“Kawasan Industri Maut” di Konawe : Negara Dinilai Abai, PT VDNI Diminta Bertanggung Jawab
2 min read
“Kawasan Industri Maut” di Konawe : Negara Dinilai Abai, PT VDNI Diminta Bertanggung Jawab
Konawe, suarapinggiran.com –
Di balik hiruk-pikuk industri smelter di Konawe, lagi-lagi sebuah tragedi pilu menorehkan duka mendalam. Seorang lelaki penjual sayur, yang setiap hari mengayuh gerobaknya menghidupi keluarga, meregang nyawa setelah terlindas truk besar milik PT VDNI yang remnya justru tidak berfungsi (21/05/2025). Dugaan pelanggaran hukum dan pengabaian keselamatan warga kembali mencuat, menguak luka lama yang belum terobati, sementara pengawasan pemerintah tampak seperti bayang-bayang yang tak nyata.
Ketua Pusat Bantuan Hukum (PUSBAKUM-ASN), Adi Yusuf Tamburaka, menilai peristiwa ini bukan sekadar kecelakaan, melainkan gambaran kegagalan sistemik dalam pengelolaan pertambangan dan perlindungan masyarakat.

----------------

» **Instruksi 1**
Jelaskan dalam satu sampai tiga kalimat mengapa penjual sayur dalam berita tentang kecelakaan di Konawe meninggal.
» **Instruksi 2**
Lanjutkan berita tentang kecelakaan di Konawe mulai dari kalimat terakhirnya.

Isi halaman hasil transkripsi
----------------

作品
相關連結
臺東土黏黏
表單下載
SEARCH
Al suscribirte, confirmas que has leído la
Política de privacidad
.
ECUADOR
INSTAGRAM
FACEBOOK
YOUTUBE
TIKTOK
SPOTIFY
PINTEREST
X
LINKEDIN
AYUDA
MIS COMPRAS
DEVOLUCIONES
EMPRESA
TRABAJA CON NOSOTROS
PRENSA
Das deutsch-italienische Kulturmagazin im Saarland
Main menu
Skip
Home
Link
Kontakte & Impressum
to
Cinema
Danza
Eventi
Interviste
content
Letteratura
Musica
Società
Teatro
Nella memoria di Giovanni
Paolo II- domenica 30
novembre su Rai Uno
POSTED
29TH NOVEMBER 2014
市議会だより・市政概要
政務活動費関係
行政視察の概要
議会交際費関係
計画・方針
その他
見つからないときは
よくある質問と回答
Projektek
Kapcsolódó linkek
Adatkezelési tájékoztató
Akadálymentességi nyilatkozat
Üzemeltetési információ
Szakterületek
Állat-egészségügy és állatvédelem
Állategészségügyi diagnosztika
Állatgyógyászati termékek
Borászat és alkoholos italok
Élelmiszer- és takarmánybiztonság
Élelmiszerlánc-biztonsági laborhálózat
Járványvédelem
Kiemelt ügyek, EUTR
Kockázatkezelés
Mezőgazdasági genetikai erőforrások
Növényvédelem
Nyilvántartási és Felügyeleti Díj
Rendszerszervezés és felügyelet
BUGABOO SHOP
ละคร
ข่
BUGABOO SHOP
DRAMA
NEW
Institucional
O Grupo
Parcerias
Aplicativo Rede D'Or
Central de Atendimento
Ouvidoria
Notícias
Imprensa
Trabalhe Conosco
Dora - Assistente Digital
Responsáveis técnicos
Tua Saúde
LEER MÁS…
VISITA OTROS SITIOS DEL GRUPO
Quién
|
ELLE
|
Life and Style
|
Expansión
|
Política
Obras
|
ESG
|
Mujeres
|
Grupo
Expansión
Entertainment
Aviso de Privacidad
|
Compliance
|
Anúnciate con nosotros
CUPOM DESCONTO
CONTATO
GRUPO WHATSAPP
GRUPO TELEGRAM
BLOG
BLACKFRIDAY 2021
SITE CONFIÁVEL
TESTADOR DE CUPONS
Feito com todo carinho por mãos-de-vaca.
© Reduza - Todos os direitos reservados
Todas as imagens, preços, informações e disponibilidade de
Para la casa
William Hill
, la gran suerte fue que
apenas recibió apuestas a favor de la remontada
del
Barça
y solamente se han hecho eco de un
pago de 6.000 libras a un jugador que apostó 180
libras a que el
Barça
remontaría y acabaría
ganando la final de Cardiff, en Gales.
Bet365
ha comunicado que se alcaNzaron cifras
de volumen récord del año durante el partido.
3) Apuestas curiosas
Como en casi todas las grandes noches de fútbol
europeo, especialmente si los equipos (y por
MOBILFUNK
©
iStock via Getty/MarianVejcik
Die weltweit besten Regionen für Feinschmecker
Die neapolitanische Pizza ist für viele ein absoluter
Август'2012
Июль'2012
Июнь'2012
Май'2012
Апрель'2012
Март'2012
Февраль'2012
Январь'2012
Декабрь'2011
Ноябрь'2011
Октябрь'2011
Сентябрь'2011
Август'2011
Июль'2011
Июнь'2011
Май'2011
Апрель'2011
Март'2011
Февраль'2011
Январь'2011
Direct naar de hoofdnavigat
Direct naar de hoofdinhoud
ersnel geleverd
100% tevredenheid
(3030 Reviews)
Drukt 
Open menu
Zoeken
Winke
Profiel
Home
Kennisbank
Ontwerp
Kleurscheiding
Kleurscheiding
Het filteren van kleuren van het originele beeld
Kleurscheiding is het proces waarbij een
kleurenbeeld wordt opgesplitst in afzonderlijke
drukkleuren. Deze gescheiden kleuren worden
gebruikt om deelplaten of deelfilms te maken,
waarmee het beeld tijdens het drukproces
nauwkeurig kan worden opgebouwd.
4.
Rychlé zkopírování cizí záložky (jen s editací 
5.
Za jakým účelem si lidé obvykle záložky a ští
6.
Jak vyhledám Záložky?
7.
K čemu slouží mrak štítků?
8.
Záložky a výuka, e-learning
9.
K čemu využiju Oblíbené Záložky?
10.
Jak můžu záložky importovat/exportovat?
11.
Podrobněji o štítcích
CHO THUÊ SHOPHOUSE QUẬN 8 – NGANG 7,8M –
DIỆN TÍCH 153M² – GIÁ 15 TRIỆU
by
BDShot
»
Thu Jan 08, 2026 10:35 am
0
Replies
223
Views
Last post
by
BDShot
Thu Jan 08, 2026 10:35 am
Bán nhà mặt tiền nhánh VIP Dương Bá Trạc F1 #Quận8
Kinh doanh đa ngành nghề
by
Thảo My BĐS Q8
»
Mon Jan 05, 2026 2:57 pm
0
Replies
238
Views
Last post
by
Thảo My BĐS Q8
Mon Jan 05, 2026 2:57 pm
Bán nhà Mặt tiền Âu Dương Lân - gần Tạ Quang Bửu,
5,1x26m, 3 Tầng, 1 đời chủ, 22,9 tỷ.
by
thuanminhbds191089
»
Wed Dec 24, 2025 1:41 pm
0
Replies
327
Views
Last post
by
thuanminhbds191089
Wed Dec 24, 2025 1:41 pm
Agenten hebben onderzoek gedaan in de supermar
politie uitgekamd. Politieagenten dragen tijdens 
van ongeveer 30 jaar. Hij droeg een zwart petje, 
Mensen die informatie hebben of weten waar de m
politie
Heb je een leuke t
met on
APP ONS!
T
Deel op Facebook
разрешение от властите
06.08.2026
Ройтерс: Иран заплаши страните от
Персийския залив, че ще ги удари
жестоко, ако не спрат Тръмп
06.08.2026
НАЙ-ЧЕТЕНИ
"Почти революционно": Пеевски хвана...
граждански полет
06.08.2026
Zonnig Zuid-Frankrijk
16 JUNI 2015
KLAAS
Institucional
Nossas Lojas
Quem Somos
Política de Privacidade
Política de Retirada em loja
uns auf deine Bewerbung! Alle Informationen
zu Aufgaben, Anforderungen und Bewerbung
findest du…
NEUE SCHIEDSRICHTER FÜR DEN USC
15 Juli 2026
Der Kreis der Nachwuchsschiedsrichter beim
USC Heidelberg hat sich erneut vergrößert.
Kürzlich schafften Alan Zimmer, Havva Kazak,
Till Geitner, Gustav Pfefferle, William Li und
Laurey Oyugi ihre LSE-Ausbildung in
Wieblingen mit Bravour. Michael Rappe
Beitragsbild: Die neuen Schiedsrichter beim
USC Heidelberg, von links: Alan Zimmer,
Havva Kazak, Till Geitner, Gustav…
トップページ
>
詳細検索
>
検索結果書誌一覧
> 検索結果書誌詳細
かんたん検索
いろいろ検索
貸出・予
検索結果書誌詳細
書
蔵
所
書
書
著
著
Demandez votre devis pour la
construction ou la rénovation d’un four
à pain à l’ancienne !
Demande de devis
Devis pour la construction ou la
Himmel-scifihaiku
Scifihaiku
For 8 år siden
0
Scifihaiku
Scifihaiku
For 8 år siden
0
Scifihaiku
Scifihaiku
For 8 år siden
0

----------------

» **Jawaban Latihan 1**
Penjual sayur itu meninggal setelah terlindas truk besar milik PT VDNI yang remnya tidak berfungsi. Peristiwa itu terjadi pada 21/05/2025.

» **Jawaban Latihan 2**
“Ini adalah rangkaian kelalaian yang saling terkait,” tegas Adi Yusuf dengan suara berat. Ia memaparkan fakta-fakta kelam di balik tragedi tersebut:
1. Jalan yang digunakan truk PT VDNI melintasi jalan kabupaten di Konawe Utara, yang seharusnya dijaga ketat keselamatannya;
2. Ketiadaan palang pintu dan sistem kontrol keluar-masuk kendaraan tambang akibat pembiaran perusahaan dan pemerintah daerah;
3. Pelanggaran berlapis terhadap Undang-Undang Jalan, Ketenagakerjaan, Minerba, serta ancaman pidana berdasarkan KUHP;
4. Tanggung jawab berada di tangan perusahaan dan pemerintah pusat;
5. Pemerintah pusat memegang peranan kunci karena izin dan pengawasan pertambangan berada di bawah Kementerian ESDM, sementara aspek keselamatan jalan di bawah Kementerian Perhubungan.
Adi Yusuf menegaskan, negara telah abai menjalankan kewajiban konstitusionalnya sesuai Pasal 28G ayat (1) UUD 1945 dan Kovenan Internasional tentang Hak Sipil dan Politik (ICCPR).
“Ini bukan sekadar masalah administratif. Nyawa yang melayang adalah bukti nyata pelanggaran pidana,” ujarnya dengan nada getir.
Senada, Ketua Pusat Advokasi Konsorsium Hak Asasi Manusia (PoskoHAM), Jumran, S.IP., menekankan pembiaran pelanggaran oleh korporasi berarti keterlibatan pemerintah dalam pelanggaran HAM.
“Pasal 359 KUHP menyatakan kelalaian yang mengancam nyawa berpotensi pidana. Kini, itu sudah terjadi di depan mata kita,” tukasnya.
Ia juga mengecam lemahnya pengawasan oleh Kementerian ESDM dan Kementerian Perhubungan.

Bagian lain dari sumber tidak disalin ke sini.